Question

A car has a mass of 2000 kg. While it is traveling along a perfectly flat road, it goes around an unbanked turn that has a radius of 40.0 m. The coefficient of static friction between the car tires and the road is 0.500. The car travels successfully around the turn at a constant speed of 10.0 m/s.

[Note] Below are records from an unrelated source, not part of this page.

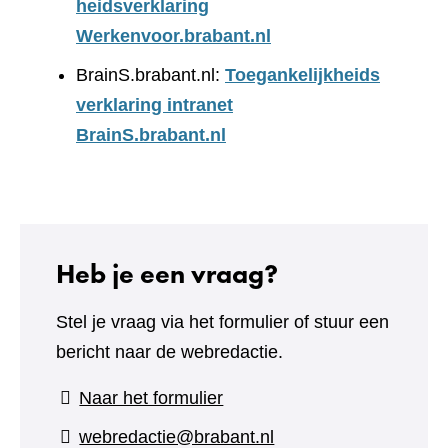
heidsverklaring
Werkenvoor.brabant.nl
BrainS.brabant.nl:
Toegankelijkheids
verklaring intranet
BrainS.brabant.nl
Heb je een vraag?
Stel je vraag via het formulier of stuur een
bericht naar de webredactie.
(verwijst
Naar het formulier
naar
webredactie@brabant.nl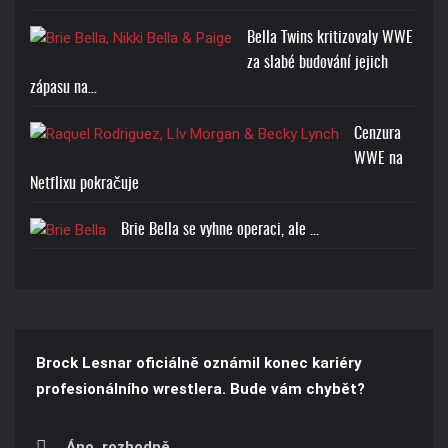
RANDY ORTON RKO SKULL
Bella Twins kritizovaly WWE
T-SHIRT
za slabé budování jejich
zápasu na…
Cena: 1773-Kč
Cenzura
WWE na
Netflixu pokračuje
Brie Bella se vyhne operaci, ale ...
Brock Lesnar oficiálně oznámil konec kariéry
profesionálního wrestlera. Bude vám chybět?
Áno, rozhodně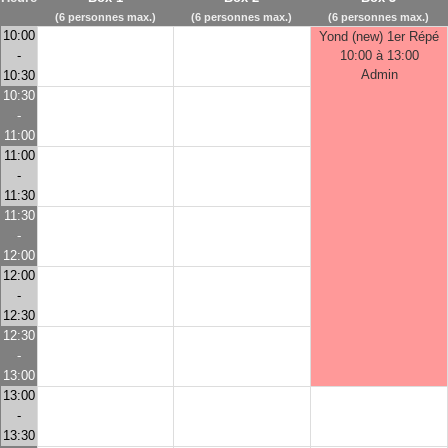
(6 personnes max.)
(6 personnes max.)
(6 personnes max.)
10:00
Yond (new) 1er Répé
-
10:00 à 13:00
Admin
10:30
10:30
-
11:00
11:00
-
11:30
11:30
-
12:00
12:00
-
12:30
12:30
-
13:00
13:00
-
13:30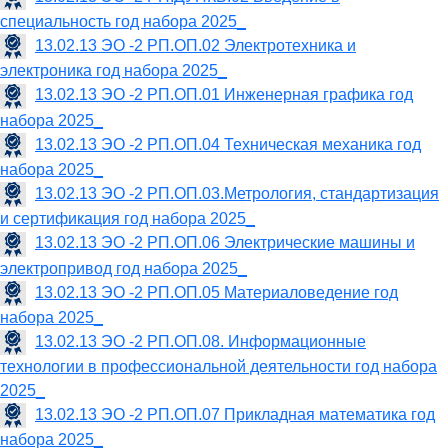
специальность год набора 2025_
13.02.13 ЭО -2 РП.ОП.02 Электротехника и
электроника год набора 2025_
13.02.13 ЭО -2 РП.ОП.01 Инженерная графика год
набора 2025_
13.02.13 ЭО -2 РП.ОП.04 Техническая механика год
набора 2025_
13.02.13 ЭО -2 РП.ОП.03.Метрология, стандартизация
и сертификация год набора 2025_
13.02.13 ЭО -2 РП.ОП.06 Электрические машины и
электропривод год набора 2025_
13.02.13 ЭО -2 РП.ОП.05 Материаловедение год
набора 2025_
13.02.13 ЭО -2 РП.ОП.08. Информационные
технологии в профессиональной деятельности год набора
2025_
13.02.13 ЭО -2 РП.ОП.07 Прикладная математика год
набора 2025_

Calculate the magnitude of the car's acceleration as it goes around the turn. _______ m/s^2

Answer 1

Answer:

2.5 m/s²

Explanation:

The given parameters are;

The mass of the car, m = 2,000 kg

The radius of the car, r = 40.0 m

The coefficient of friction between the car tires and the road, μ = 0.500

The constant speed with which the car moves, v = 10.0 m/s

The normal reaction of the road on the car, N = The weight of the car;

∴ N = m × g

Where;

g = The acceleration due to gravity ≈ 9.81 m/s²

N ≈ 2,000 kg × 9.81 m/s² = 19,620 N

The frictional force, $F_f$ = μ × N

The centripetal force, $F_c$ = m·v²/r

The car moves without slipping when $F_f$ = $F_c$

Therefore, $F_f$ = 0.500 × 19,620 N = 2,000 kg × $v_{max}$²/40.0 m

∴ $v_{max}$ = √(0.500 × 19,620 N × 40.0 m/2,000 kg) ≈ 14.007 m/s

Therefore, the velocity with which the car moves, v < $v_{max}$

The cars centripetal acceleration, $a_c$ = v²/r

∴ $a_c$ = (10.0 m/s)²/40.0 m = 2.5 m/s²

The cars centripetal acceleration as it goes round the turn, $a_c$ = 2.5 m/s².